### Text excerpt:

Compilation album by BBC Radiophonic Workshop
- Released: 1985
- Recorded: 1983–1984
- Genre: Electronic music
- Length: 44:36
- Label: BBC Records
- Producer: Dick Mills

BBC Radiophonic Workshop chronology
| The Living Planet - Music from the BBC TV Series (1984) | Doctor Who: The Music II (1985) | Doctor Who: 30 Years at the BBC Radiophonic Workshop (1993) |

Doctor Who soundtrack chronology
| The Music (1983) | The Music II (1985) | Space Adventures – Music from 'Doctor Who' 1963–1968 (1987) |

"The Five Doctors" cover

= Doctor Who: The Music II =

Doctor Who: The Music II is a 1985 BBC Records album which is a sequel to Doctor Who: The Music released in 1983. Once again, it featured a selection of BBC Radiophonic Workshop music from the popular series. The compilation was made up of material recorded since its predecessor, including music from Workshop newcomer Jonathan Gibbs. As with the first album, the music was reassembled into short suites and remixed into stereo with added sound effects. It was re-released in 1992 on Silva Screen, with bonus tracks, as The Five Doctors - Classic Music From The BBC Radiophonic Workshop Volume 2. Selections from both Doctor Who - The Music albums were also re-used on the 1994 Silva Screen compilation The Best Of Doctor Who Volume 1 - The Five Doctors.

### Dataset excerpt:
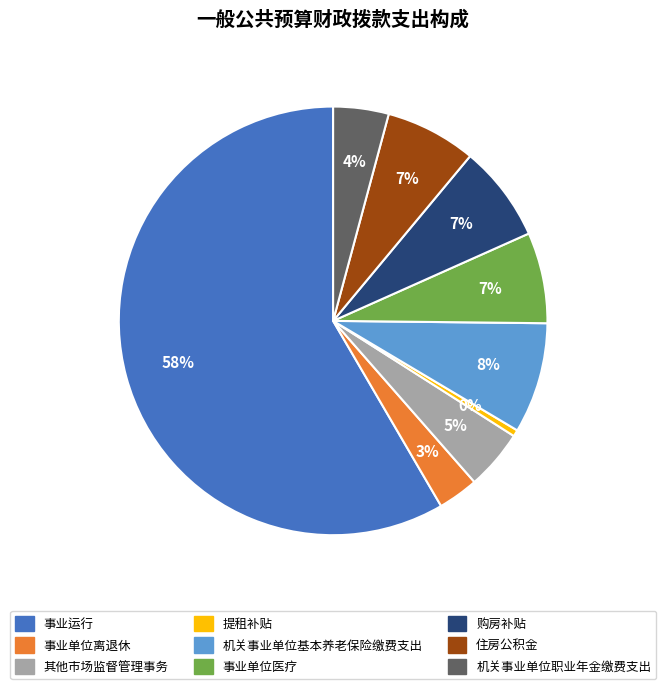

To the nearest percent, what is the average slice percentage?

11%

### Tasks for this exercise:
a. According to the album description, under what title and label was the album re-released in 1992?
b. Retype the part of the album description that begins at the words "Doctor Who: The Music II is" and stops after the words "The Five Doctors.".

### Exercise responses:
a. It was re-released on Silva Screen as The Five Doctors - Classic Music From The BBC Radiophonic Workshop Volume 2.

b.
Doctor Who: The Music II is a 1985 BBC Records album which is a sequel to Doctor Who: The Music released in 1983. Once again, it featured a selection of BBC Radiophonic Workshop music from the popular series. The compilation was made up of material recorded since its predecessor, including music from Workshop newcomer Jonathan Gibbs. As with the first album, the music was reassembled into short suites and remixed into stereo with added sound effects. It was re-released in 1992 on Silva Screen, with bonus tracks, as The Five Doctors - Classic Music From The BBC Radiophonic Workshop Volume 2. Selections from both Doctor Who - The Music albums were also re-used on the 1994 Silva Screen compilation The Best Of Doctor Who Volume 1 - The Five Doctors.